A belief in children a decade later at Woodland Hills

By Chaas Toborg Just off Allendale Avenue is where the Woodland car line ended. In the cars, children from broken homes waited for the end of the ride, an end that meant a new beginning. At the end of the Woodland trolley line sat a pot of gold for those children—St. James Orphanage.

James McGolrick was the first Bishop of the Catholic Diocese of Duluth. He is remembered for holding the highest importance on providing for dependent children. In a memorial written for him in 1918, the main headline reads, “Provides for Children.” Sadly, circumstances that facilitated his desire to help were all too prevalent.

At the turn of the century less medical technology was available. This was one reason for a higher mortality rate. Too often, one parent would pass away leaving the other to care for up to five or six children. As this lead to uncared-for children, McGolrick found his chance to put his hope into action.

St. James Orphanage opened on a plot of 40 acres in 1909. It would join two other Catholic orphanages in Duluth, located downtown and the West end.

By 1910 the orphanage was up and running, taking in children from broken homes. Where the Duluth Transit Authority now runs, the Woodland car line brought these children to their new home.

McGolrick believed that every child could be successful. Coined the “first citizen of Duluth,” he put his life’s effort into those who were unfortunate and hoped to make the world a better place

In 1910, Venerable Sister James, superintendent of Duluth’s orphanages for 20 years, described their objective in the orphanage’s newsletter as “Homelike training and care of orphan children, fitting them to take their place in the world.”

They taught academic classes along with instrumental music.

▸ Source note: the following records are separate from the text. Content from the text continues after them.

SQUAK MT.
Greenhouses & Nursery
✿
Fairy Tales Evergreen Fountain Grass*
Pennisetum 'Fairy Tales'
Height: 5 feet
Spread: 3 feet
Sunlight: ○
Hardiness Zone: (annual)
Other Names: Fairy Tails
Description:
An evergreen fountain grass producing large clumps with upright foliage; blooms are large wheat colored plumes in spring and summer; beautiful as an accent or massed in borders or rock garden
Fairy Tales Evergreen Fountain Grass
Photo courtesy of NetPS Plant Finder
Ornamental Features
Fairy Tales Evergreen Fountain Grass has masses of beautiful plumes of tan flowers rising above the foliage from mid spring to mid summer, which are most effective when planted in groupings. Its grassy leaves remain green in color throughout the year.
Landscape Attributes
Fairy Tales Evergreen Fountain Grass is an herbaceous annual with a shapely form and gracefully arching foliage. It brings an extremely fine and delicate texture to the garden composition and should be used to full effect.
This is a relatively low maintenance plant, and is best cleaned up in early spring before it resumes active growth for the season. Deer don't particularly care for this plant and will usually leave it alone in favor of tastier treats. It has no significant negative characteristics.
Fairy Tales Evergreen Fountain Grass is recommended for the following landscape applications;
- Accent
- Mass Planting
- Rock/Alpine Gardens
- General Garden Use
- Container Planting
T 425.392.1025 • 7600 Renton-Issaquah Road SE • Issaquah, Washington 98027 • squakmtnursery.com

All of the girls were taught sewing and cooking. The boys had the option of observing practical farming.

The Holstein herd provided work for the older boys. St. James kept a herd of Holstein cows, the world’s highest producer of dairy, on their plot of land.

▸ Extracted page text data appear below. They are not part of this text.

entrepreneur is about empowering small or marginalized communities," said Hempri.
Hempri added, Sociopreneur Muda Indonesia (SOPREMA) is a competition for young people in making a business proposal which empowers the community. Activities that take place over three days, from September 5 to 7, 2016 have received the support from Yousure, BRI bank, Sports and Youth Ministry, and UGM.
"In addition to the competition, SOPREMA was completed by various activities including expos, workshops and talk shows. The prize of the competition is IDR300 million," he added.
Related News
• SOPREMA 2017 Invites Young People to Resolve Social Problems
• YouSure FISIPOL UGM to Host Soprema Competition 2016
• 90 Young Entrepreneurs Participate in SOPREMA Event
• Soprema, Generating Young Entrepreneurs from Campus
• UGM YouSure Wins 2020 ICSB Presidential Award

St. James paid the boys for their summer work. They encouraged the boys to buy themselves clothes and to save the rest in bank accounts they would open.

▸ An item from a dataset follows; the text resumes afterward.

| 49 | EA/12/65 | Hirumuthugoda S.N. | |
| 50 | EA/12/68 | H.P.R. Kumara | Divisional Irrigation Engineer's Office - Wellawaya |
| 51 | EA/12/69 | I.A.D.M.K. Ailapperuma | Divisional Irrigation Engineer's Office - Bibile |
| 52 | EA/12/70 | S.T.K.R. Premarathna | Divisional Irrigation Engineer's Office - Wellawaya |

McGolrick’s children wasted no time making him proud. In September of 1928, the Duluth News Tribune reported that the boys maintained one of the best farms in the state.

The St. James Guild yearbook for 1915 recorded 100 children at the start of the year as residents of St. James and that 94 fresh faces entered throughout the year.

From infants to 14-year-olds, the demand for their service was apparent in the slight raise in occupancy each year. All this meant for Monsignor Michael Boland, superintendent of St. James, was another opportunity. In an interview with the Duluth News Tribune in September 1941, Boland said of St. James, “Character building and social responsibility are the objectives in the whole routine.”

In 1952, 170 children occupied St. James.

The 1960s brought change to St. James, as it did across the country.  In October 1964, the Duluth Herald published, “St. James Home Undergoes Changes.” They adopted a new name, St. James Children’s home in Woodland. The Catholic Diocese ended their involvement, and children of other faiths were admitted into the home.

St. James Children’s home became fully incorporated into Woodland Hills in 1971.

This organization placed focus on serious behavior problems. The new structure brought focus to at-risk boys ages 9 to 17 and allows for residents to stay past eighth grade, a privilege not allowed prior due to space and money restraints.

As the millennium approached, the continually evolving goal of success for Duluth’s unfortunate youth added another twinkle in Bishop McGolrick’s eye. In the mid 1990s, Woodland Hills got a plot of land to build on.

The plot was described as one to utilize full potential to help, in the February 1994 edition of Duluthian. The article was called “Youth Challenge” and outlines Woodland Hills’ efforts with Duluth’s youth.

The focus of Woodland Hills became creating a peer culture. They organized children to work together and to help each other to create a positive experience.

Organized by size, age and ability to function in a social setting, they engaged in long-term activities involving work, school and recreation.

Woodland Hills rented an old community school building from the Duluth school district to educate their students. In 1997, Woodland Hills bought that old neighborhood school, Cobb School, and moved their educational program there – their first school.

In 2004, Woodland Hills got an outdoor area for grilling and holding social gatherings, their first ever such area. Three years later, they were granted permission to build another bedroom for two more clients.

Just this year, Woodland Hills has seen two improvements to their home. They built a new dorm for the girls and are remodeling the boys’ wing. A shelter for their transport vans was built in the last couple months.

St. James orphanage may not have its original name, superintendent, diocese or focus, but the energy for a successful youth culture remains.

Today, Woodland Hills is a private, non-profit agency helping youth realize their potential by providing a safe, healthy therapeutic environment, according to their Web site. This holds true for Lesa Radtke, a 15-year employee of the center who works in Customer Liaison Agency Relations.

“The commitment to kids is unwavering,” she said, talking about the current methods to setting up youth for success. “We always seek better answers.”

The legacy of this organization has undergone immense change, but some things stay the same.

Duluth’s first Bishop James McGolrick started patching the broken lives of children just off Allendale, where the car line ended. With each car Woodland Hills sends out today, his wishes that the institution continue to respond to the needs of humanity comes true again.